● **Work to complete**
Nothing below is to be printed except the lines between the line holding "index dip: (304, 203)" and the line holding "pinky tip: (317, 251)", inclusive, each exactly as it appears.

● **Data records**

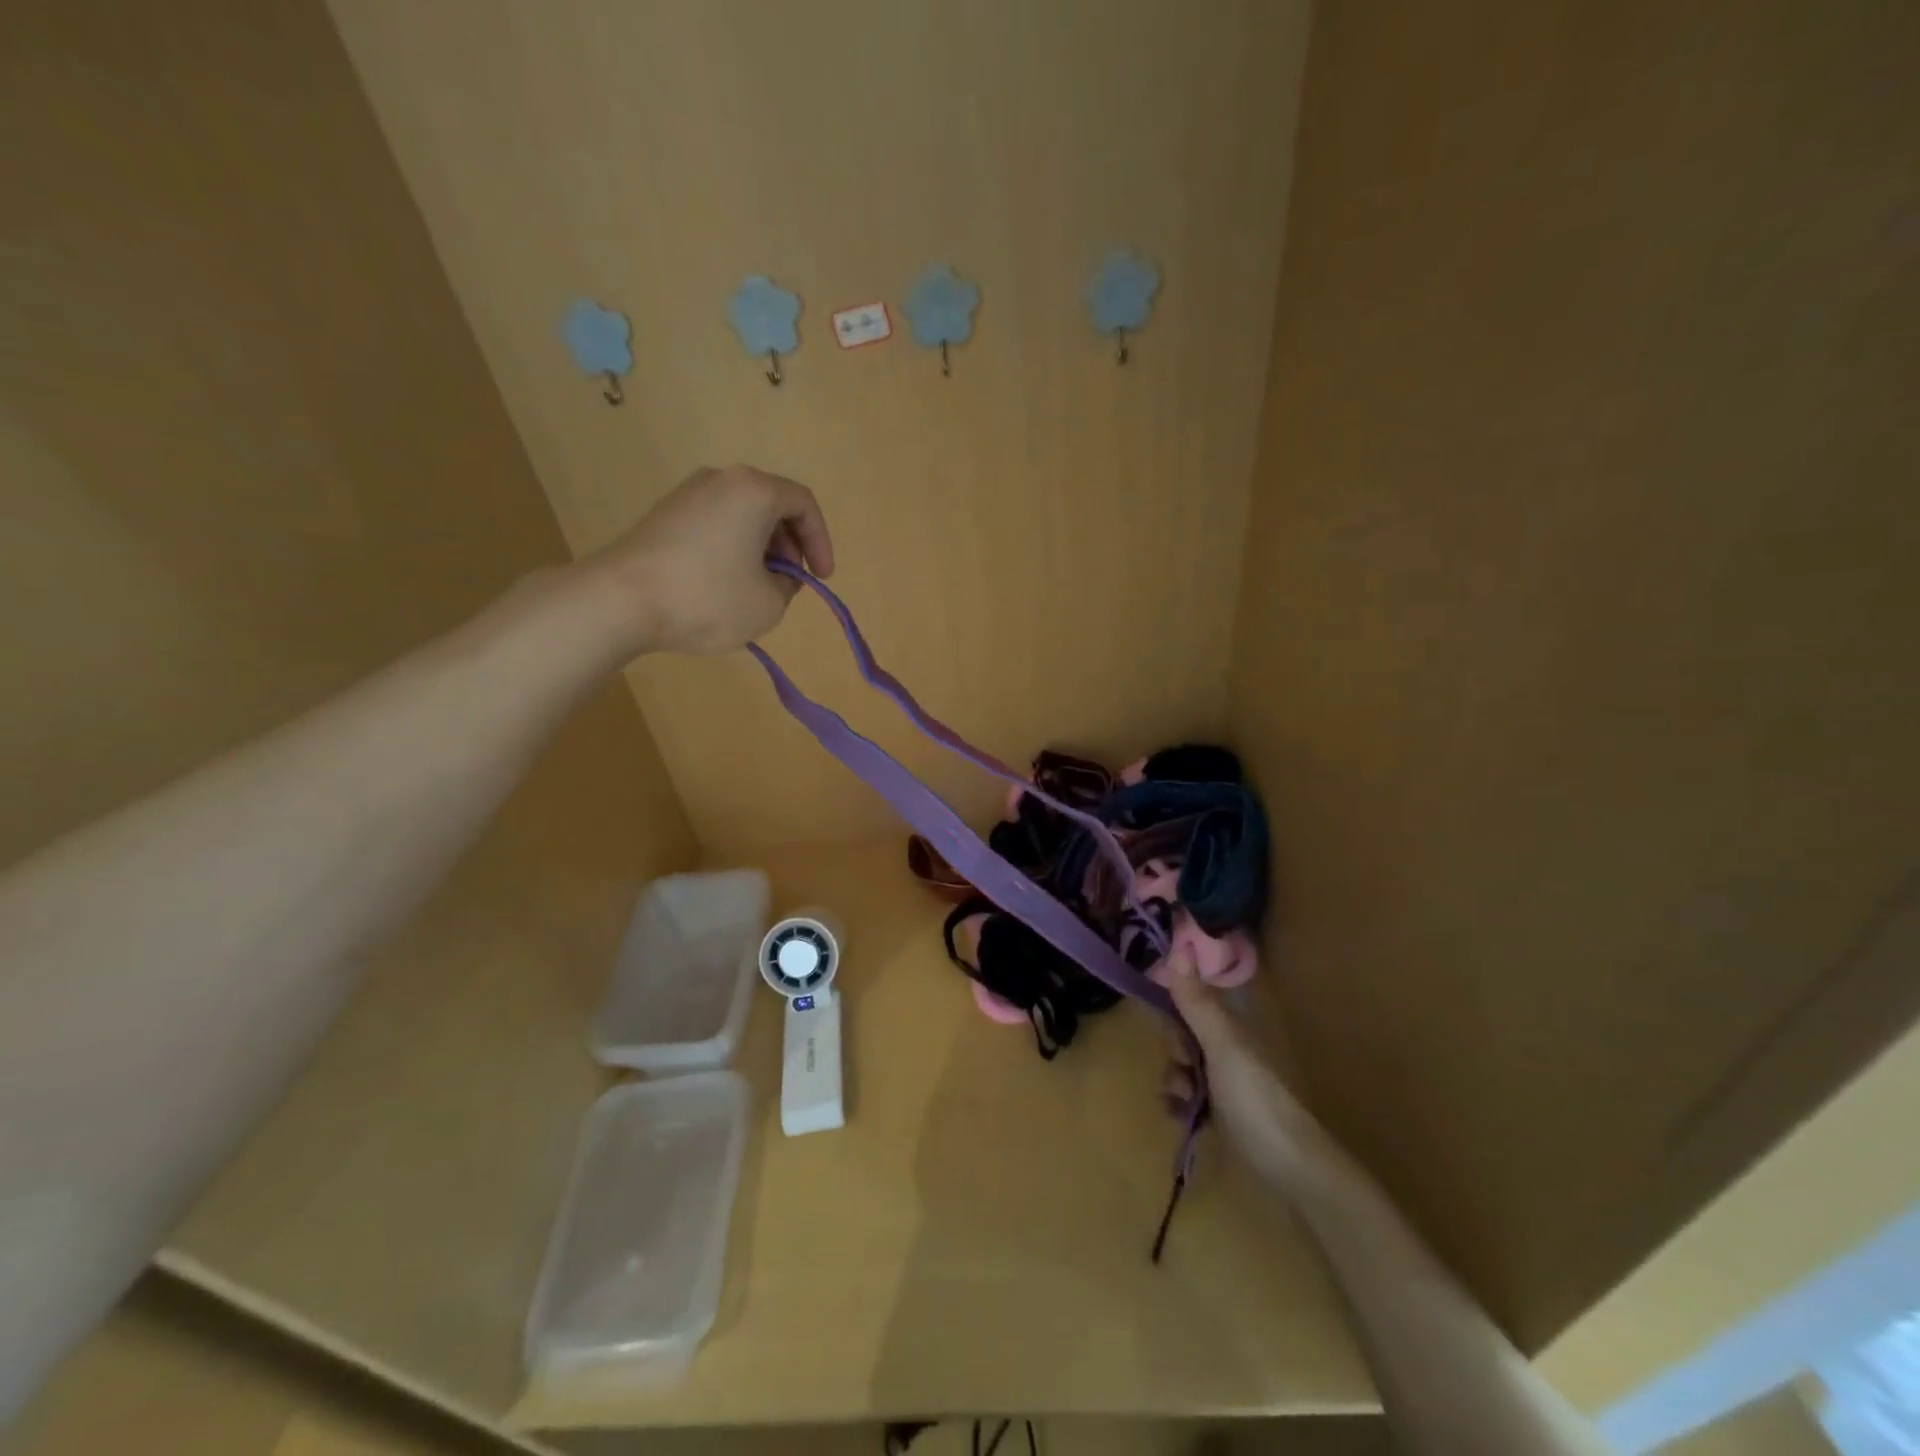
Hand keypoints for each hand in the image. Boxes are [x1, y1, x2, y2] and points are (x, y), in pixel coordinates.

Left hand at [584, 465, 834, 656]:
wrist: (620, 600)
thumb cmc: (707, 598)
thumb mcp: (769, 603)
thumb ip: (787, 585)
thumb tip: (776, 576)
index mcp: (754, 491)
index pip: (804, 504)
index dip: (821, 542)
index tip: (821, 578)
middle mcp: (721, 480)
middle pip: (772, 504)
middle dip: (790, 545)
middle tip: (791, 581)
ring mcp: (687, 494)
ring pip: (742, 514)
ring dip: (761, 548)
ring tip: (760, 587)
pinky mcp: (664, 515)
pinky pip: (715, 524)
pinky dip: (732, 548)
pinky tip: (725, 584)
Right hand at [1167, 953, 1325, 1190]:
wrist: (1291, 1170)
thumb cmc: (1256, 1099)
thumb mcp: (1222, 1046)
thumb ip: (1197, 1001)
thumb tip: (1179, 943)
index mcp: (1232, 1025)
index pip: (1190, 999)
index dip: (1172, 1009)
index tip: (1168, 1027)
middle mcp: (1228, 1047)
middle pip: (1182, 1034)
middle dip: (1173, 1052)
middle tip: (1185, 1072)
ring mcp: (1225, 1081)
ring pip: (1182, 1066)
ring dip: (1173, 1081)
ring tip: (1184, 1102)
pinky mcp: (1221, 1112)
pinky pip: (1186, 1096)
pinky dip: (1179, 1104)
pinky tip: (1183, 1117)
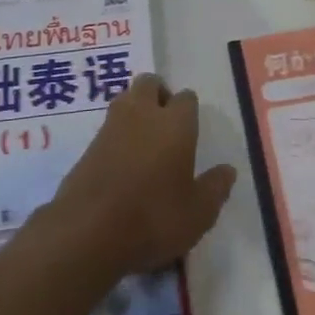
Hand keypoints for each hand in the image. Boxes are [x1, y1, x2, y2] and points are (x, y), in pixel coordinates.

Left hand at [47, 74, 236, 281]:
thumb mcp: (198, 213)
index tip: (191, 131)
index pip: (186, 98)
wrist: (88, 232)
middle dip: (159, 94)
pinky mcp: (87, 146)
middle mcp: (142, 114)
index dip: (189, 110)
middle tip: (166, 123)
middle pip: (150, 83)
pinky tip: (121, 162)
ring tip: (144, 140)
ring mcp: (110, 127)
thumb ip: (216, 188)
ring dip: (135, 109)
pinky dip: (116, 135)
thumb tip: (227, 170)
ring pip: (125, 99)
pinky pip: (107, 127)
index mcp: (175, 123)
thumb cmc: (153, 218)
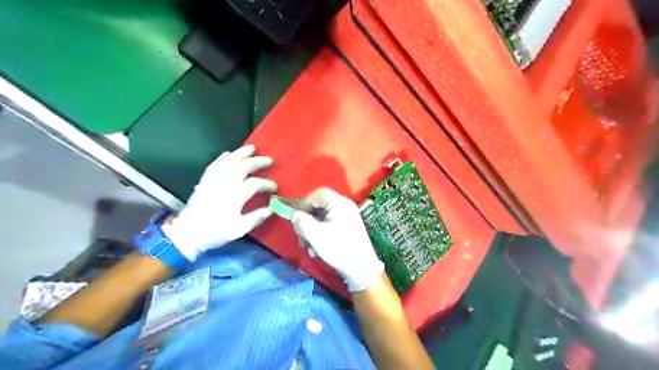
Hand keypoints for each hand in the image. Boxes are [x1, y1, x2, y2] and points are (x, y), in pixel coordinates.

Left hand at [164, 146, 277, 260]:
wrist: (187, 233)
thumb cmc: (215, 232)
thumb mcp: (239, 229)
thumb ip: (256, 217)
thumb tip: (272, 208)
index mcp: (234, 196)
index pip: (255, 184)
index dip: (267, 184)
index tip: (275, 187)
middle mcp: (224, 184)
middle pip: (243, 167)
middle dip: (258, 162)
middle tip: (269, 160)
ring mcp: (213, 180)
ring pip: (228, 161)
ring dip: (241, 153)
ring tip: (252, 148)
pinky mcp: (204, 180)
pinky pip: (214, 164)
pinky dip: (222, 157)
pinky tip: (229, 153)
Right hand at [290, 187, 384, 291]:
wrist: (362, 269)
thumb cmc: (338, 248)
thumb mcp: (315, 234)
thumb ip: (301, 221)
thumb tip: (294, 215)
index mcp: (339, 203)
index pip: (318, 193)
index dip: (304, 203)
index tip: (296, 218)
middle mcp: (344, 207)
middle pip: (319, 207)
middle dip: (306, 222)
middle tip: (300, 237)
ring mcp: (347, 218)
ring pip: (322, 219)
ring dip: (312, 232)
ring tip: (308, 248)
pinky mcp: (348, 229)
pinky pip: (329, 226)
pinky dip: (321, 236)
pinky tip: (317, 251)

...

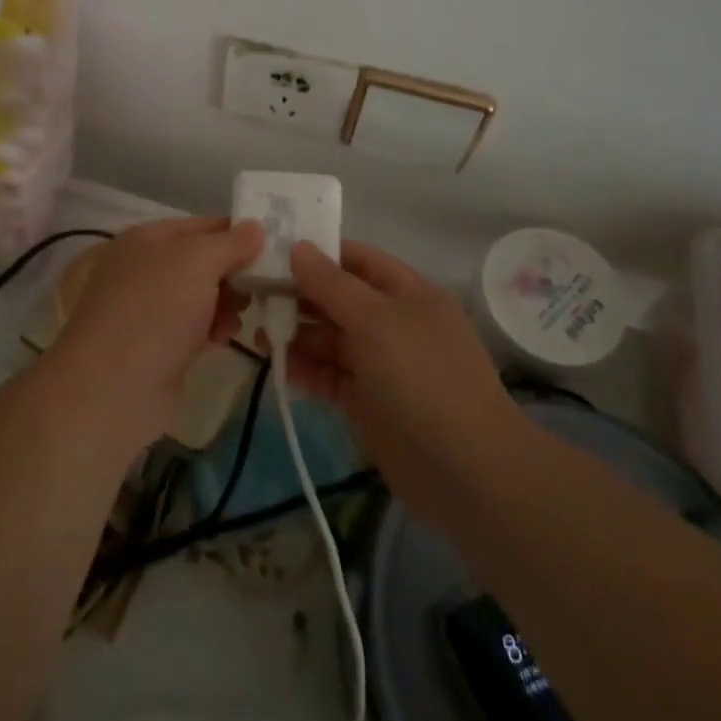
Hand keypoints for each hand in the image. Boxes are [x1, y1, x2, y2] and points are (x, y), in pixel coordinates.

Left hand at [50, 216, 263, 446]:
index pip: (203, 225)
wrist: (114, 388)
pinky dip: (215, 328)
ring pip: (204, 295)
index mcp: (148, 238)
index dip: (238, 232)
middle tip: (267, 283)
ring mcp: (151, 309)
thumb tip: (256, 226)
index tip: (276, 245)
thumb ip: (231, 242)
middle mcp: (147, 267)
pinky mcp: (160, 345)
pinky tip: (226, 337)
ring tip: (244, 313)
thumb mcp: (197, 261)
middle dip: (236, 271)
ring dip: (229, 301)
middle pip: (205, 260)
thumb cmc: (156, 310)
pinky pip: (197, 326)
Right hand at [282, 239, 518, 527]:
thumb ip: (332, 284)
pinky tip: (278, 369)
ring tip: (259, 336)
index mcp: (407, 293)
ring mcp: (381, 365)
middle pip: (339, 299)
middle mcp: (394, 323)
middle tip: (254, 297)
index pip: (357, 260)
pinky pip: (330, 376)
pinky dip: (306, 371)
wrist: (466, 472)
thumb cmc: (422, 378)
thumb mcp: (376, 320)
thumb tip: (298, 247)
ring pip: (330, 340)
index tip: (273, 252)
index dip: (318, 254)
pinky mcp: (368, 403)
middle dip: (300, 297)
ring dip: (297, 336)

● **Answer section**
index dip: (304, 203)
index tip: (296, 218)
middle mcp: (344, 207)
middle pip: (319, 207)
middle dip: (306, 222)
middle tip: (300, 237)
ring mcp: (347, 218)
ring pip: (322, 219)
ring dip: (312, 232)
ring tip: (308, 248)
pinky mcp: (348, 229)
pinky pip: (329, 226)
pinky dip: (321, 236)
pinky tip: (317, 251)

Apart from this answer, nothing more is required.